I hate coming up with titles

The one year anniversary of my grandfather’s death was Thursday.  I managed to be off of work, not really knowing what my emotional state would be and not willing to risk struggling through a day of misery.  I went to the museum park and walked for a good hour and a half, and I felt good.  Good, calm, peaceful.  I miss Poppy.  I always will.  And right now, I can deal with that.  Next year might be different.  But this year, I’m good.  I think it helped that I wasn’t at work.  I think that I might have had a harder time getting to that peacefulness had I been at work, unable to occupy more than a fraction of my mind and that occupied fraction would have been miserable doing things well below its capacity.  I may have gotten through the day just fine regardless, but I am glad I wasn’t at work.  Also took Friday off and spent most of that fighting the formatting for the collection of Jack’s stories.  I have to give up after some five or six revisions.  I can’t pinpoint the issue, but I’m certain it’s due to different versions of Word on different operating systems.  I’ll do better to start fresh, but I don’t want to look at it now.

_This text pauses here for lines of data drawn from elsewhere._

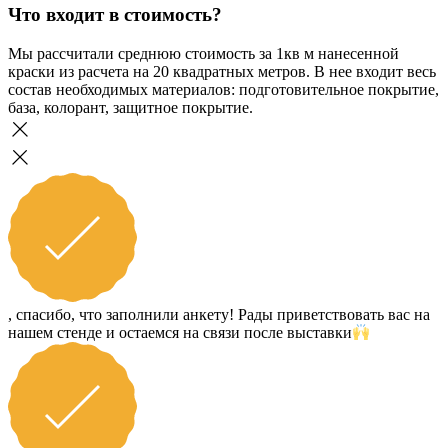
Что входит в стоимость?
Мы рассчитали среднюю стоимость за 1кв м нанесенной
краски из расчета на 20 квадратных метров. В нее входит весь
состав необходимых материалов: подготовительное покрытие,
база, колорант, защитное покрытие.
, спасибо, что заполнили анкету! Рады приветствовать вас на
нашем стенде и остаемся на связи после выставки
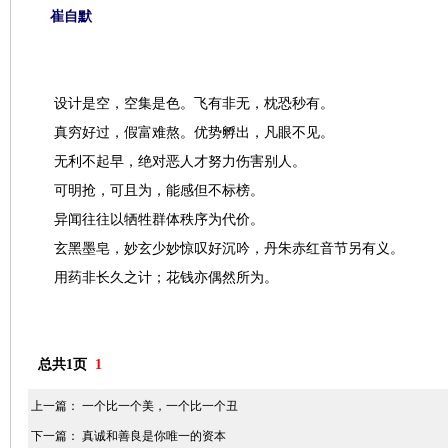
崔自默
设计是空，空集是色。飞有非无，枕恐秒有。
真穷好过，假富难熬。优势孵出，凡眼不见。
无利不起早，绝对恶人才努力伤害别人。
可明抢，可且为，能感但不标榜。
异闻往往以牺牲群体秩序为代价。
玄黑墨皂，妙玄少妙惊叹好沉吟，丹朱赤红音节另有义。
用药非长久之计；花钱亦偶然所为。
总共1页
1
上一篇：
一个比一个美，一个比一个丑
下一篇：
真诚和善良是你唯一的资本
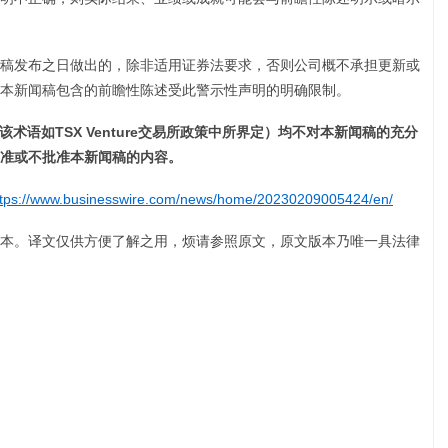
稿发布之日做出的，除非适用证券法要求，否则公司概不承担更新或
。本新闻稿包含的前瞻性陈述受此警示性声明的明确限制。
该术语如
TSX Venture
交易所政策中所界定）均不对本新闻稿的充分
准或不批准本新闻稿的内容。
ttps://www.businesswire.com/news/home/20230209005424/en/
本。译文仅供方便了解之用，烦请参照原文，原文版本乃唯一具法律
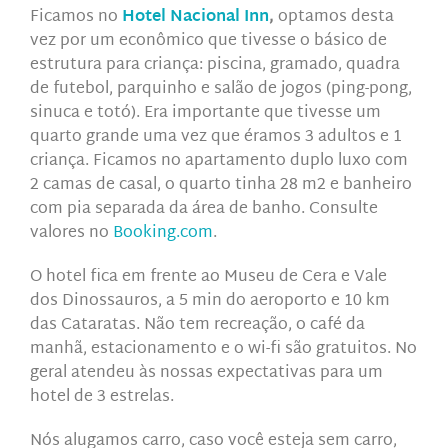
Ficamos no
Hotel Nacional Inn
,
optamos desta
vez por um econômico que tivesse o básico de
estrutura para criança: piscina, gramado, quadra
de futebol, parquinho e salão de jogos (ping-pong,
sinuca e totó). Era importante que tivesse um
quarto grande uma vez que éramos 3 adultos e 1
criança. Ficamos no apartamento duplo luxo com
2 camas de casal, o quarto tinha 28 m2 e banheiro
com pia separada da área de banho. Consulte
valores no
Booking.com
.
O hotel fica em frente ao Museu de Cera e Vale
dos Dinossauros, a 5 min do aeroporto e 10 km
das Cataratas. Não tem recreação, o café da
manhã, estacionamento e o wi-fi são gratuitos. No
geral atendeu às nossas expectativas para um
hotel de 3 estrelas.
Nós alugamos carro, caso você esteja sem carro,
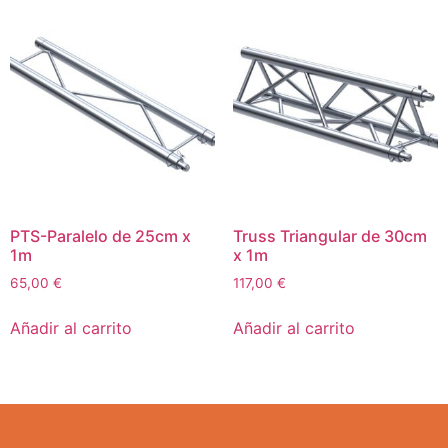
PTS-Paralelo de 25cm x
Truss Triangular de 30cm
1m
x 1m
65,00
€
117,00
€
Añadir al carrito
Añadir al carrito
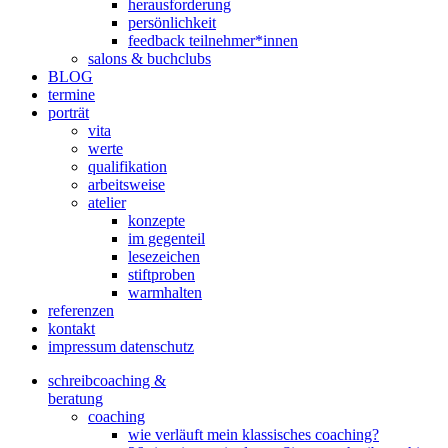
herausforderung
persönlichkeit
feedback teilnehmer*innen
salons & buchclubs
BLOG
termine
porträt
vita
werte
qualifikation
arbeitsweise
atelier
konzepte
im gegenteil
lesezeichen
stiftproben
warmhalten
referenzen
kontakt
impressum datenschutz
schreibcoaching &
beratung
coaching
wie verläuft mein klassisches coaching?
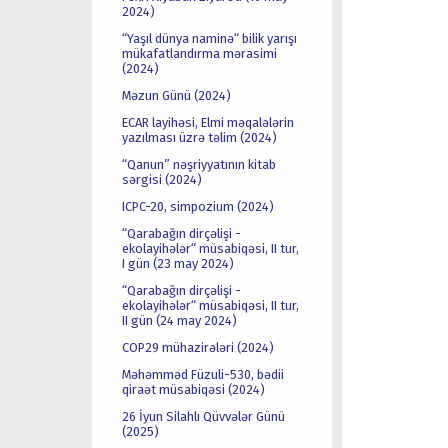
2024)
“Yaşıl dünya naminə“ bilik yarışı
mükafatlandırma mərasimi
(2024)
Məzun Günü (2024)
ECAR layihəsi, Elmi məqalələrin
yazılması üzrə təlim (2024)
“Qanun” nəşriyyatının kitab
sərgisi (2024)
ICPC-20, simpozium (2024)
“Qarabağın dirçəlişi -
ekolayihələr“ müsabiqəsi, II tur,
I gün (23 may 2024)
“Qarabağın dirçəlişi -
ekolayihələr“ müsabiqəsi, II tur,
II gün (24 may 2024)
COP29 mühazirələri (2024)
Məhəmməd Füzuli-530, bədii
qiraət müsabiqəsi (2024)
26 İyun Silahlı Qüvvələr Günü
(2025)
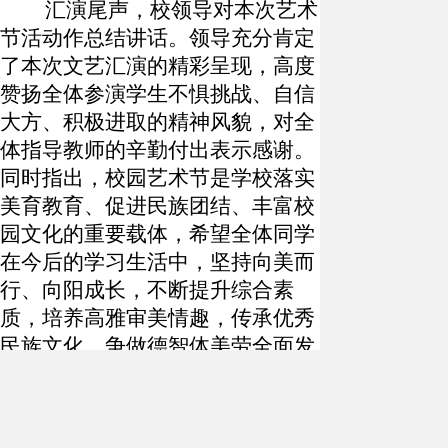
汇演尾声，校领导对本次艺术
节活动作总结讲话。领导充分肯定
了本次文艺汇演的精彩呈现，高度
赞扬全体参演学生不惧挑战、自信
大方、积极进取的精神风貌，对全
体指导教师的辛勤付出表示感谢。
同时指出，校园艺术节是学校落实
美育教育、促进民族团结、丰富校
园文化的重要载体，希望全体同学
在今后的学习生活中，坚持向美而
行、向阳成长，不断提升综合素
质，培养高雅审美情趣，传承优秀
民族文化，争做德智体美劳全面发
展的新时代好少年。
随后，学校举行隆重的颁奖仪
式，校领导为本次艺术节优秀节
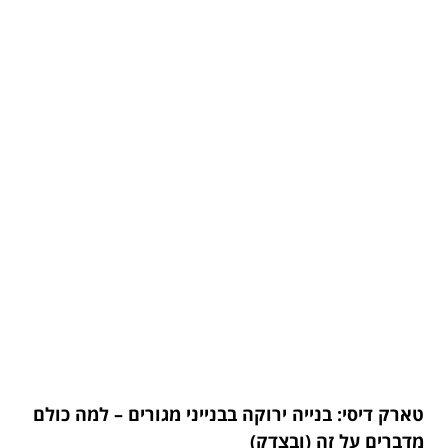
טארק דיסי: בנייה ירוקה בבנייני מגורים – למה כולם
מדברים על זה (ובצדק)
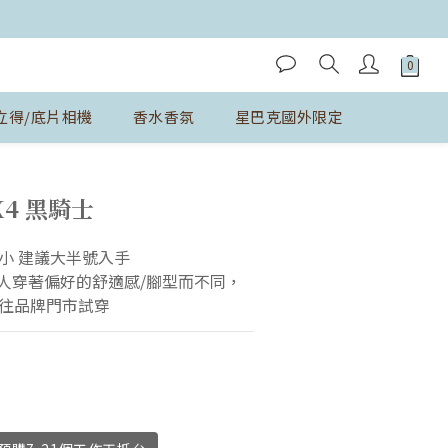
立得/底片相機
香水香氛
星巴克國外限定
立即購買
X4 黑騎士
小 建議大半號入手
個人穿著偏好的舒適感/腳型而不同，
往品牌門市試穿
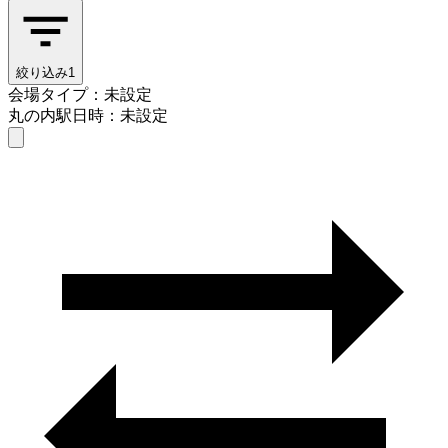
絞り込み
1
会場タイプ：未設定
丸の内駅
日時：未設定
会場タイプを選ぶ
丸の内駅
日時を選ぶ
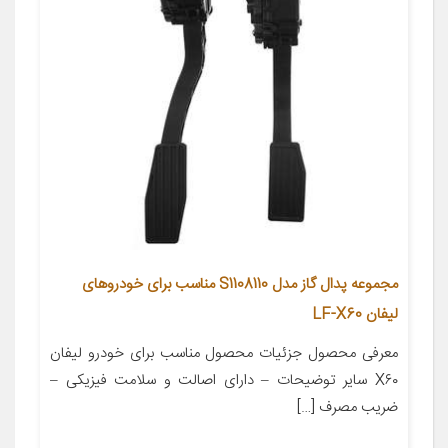
مجموعه پدال گاز مدل S1108110 مناسب برای خودروهای
لیفان LF-X60
معرفی محصول جزئیات محصول مناسب برای خودرو لیفان
X۶۰ سایر توضیحات – دارای اصالت و سلامت فیزیکی –
ضریب مصرف […]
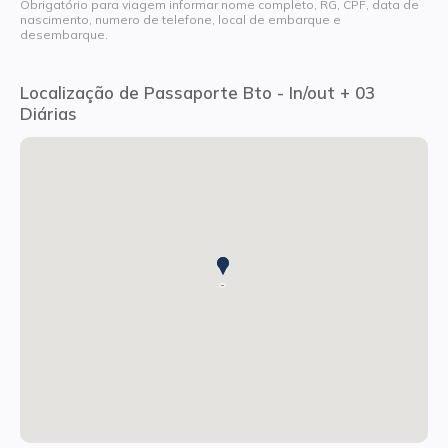
Obrigatório para viagem informar nome completo, RG, CPF, data de
nascimento, numero de telefone, local de embarque e
desembarque.
Localização de Passaporte Bto - In/out + 03
Diárias
-
-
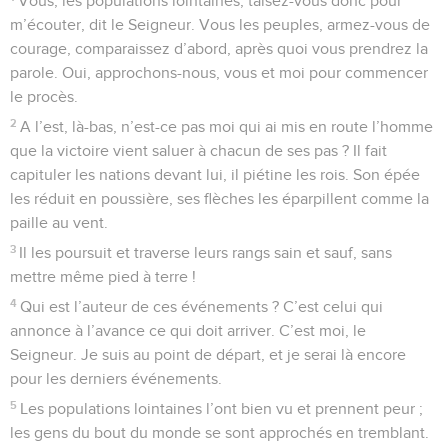
Vous, les populations lointaines, taisez-vous donc pour
m’écouter, dit le Seigneur. Vous les peuples, armez-vous de
courage, comparaissez d’abord, après quoi vous prendrez la
parole. Oui, approchons-nous, vous et moi pour commencer
le procès.
2
A l’est, là-bas, n’est-ce pas moi qui ai mis en route l’homme
que la victoire vient saluer à chacun de ses pas ? Il fait
capituler les nations devant lui, il piétine les rois. Son épée
les réduit en poussière, ses flèches les éparpillent comme la
paille au vent.
3
Il les poursuit et traverse leurs rangs sain et sauf, sans
mettre même pied à terre !
4
Qui est l’auteur de ces événements ? C’est celui qui
annonce à l’avance ce qui doit arriver. C’est moi, le
Seigneur. Je suis au point de départ, et je serai là encore
pour les derniers événements.
5
Les populations lointaines l’ont bien vu et prennent peur ;
les gens du bout du monde se sont approchés en tremblant.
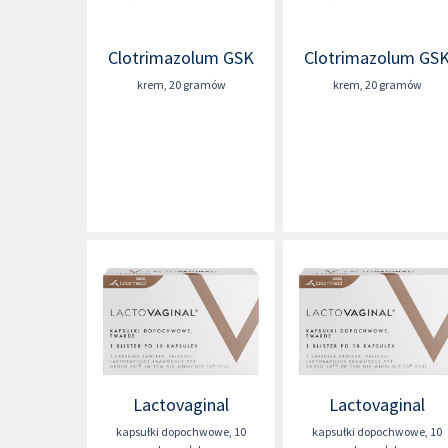
Clotrimazolum GSK
Clotrimazolum GS
krem
,
20 gramów
krem
,
20 gramów
Lactovaginal
Lactovaginal
kapsułki dopochwowe
,
10
kapsułki dopochwowe
,
10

I’ve also continued work on a new series that I sometimes care about and sometimes don’t.  I ended up breaking one of the main characters more than I planned, but it makes more sense that way.  Unfortunately, it makes him slightly less fun to write.  I destroyed him by the end of the first episode, and he’s not the kind to recover that quickly.  Not that I didn’t destroy the other main character; he’s just a little more resilient.  But that hasn’t been the hard part about writing any of this.  It’s turning off that inner critic/editor/hater.  I don’t know why that little voice is suddenly so dominant, telling me that what I’m writing is stupid and no good and on and on.  Well look.  I never said I was writing great literature.  It’s entertainment, not art.  I’m not Hemingway, and I’m not Stephen King.  I want to write what I’d like to read.  So the inner critic can stuff it.  At least until I pick up the pen again.

Whiskey helps.  Three whiskey sours and most of the most recent Batman movie are enough to make me want to write.  The critic is off, and the horrific mess of the movie makes me want to teach the screenwriters how to do a coherent plot.  Or at least remind them what a plot is.  How can there still be half an hour left from where we stopped it?  Then again, it’s entirely possible that I was far more interested in the whiskey sours and in fact missed pretty much the entire plot anyway.  I doubt it.  At least I can console myself with all the pretty–Christian Bale, Joseph Gordon-Levitt, Cillian Murphy, Anne Hathaway.  Oh yes, eye candy abounds.  Plus Morgan Freeman, Michael Caine, Gary Oldman.  But for all the pleasing scenery, it’s so hard to watch.  I have no idea how any of it came together or why I was supposed to care.  In the end, I didn’t care.  What a muddled mess of a movie.  But I was talking about whiskey, wasn’t I?


No, you probably don’t get that.  But I do.  And so does my whiskey.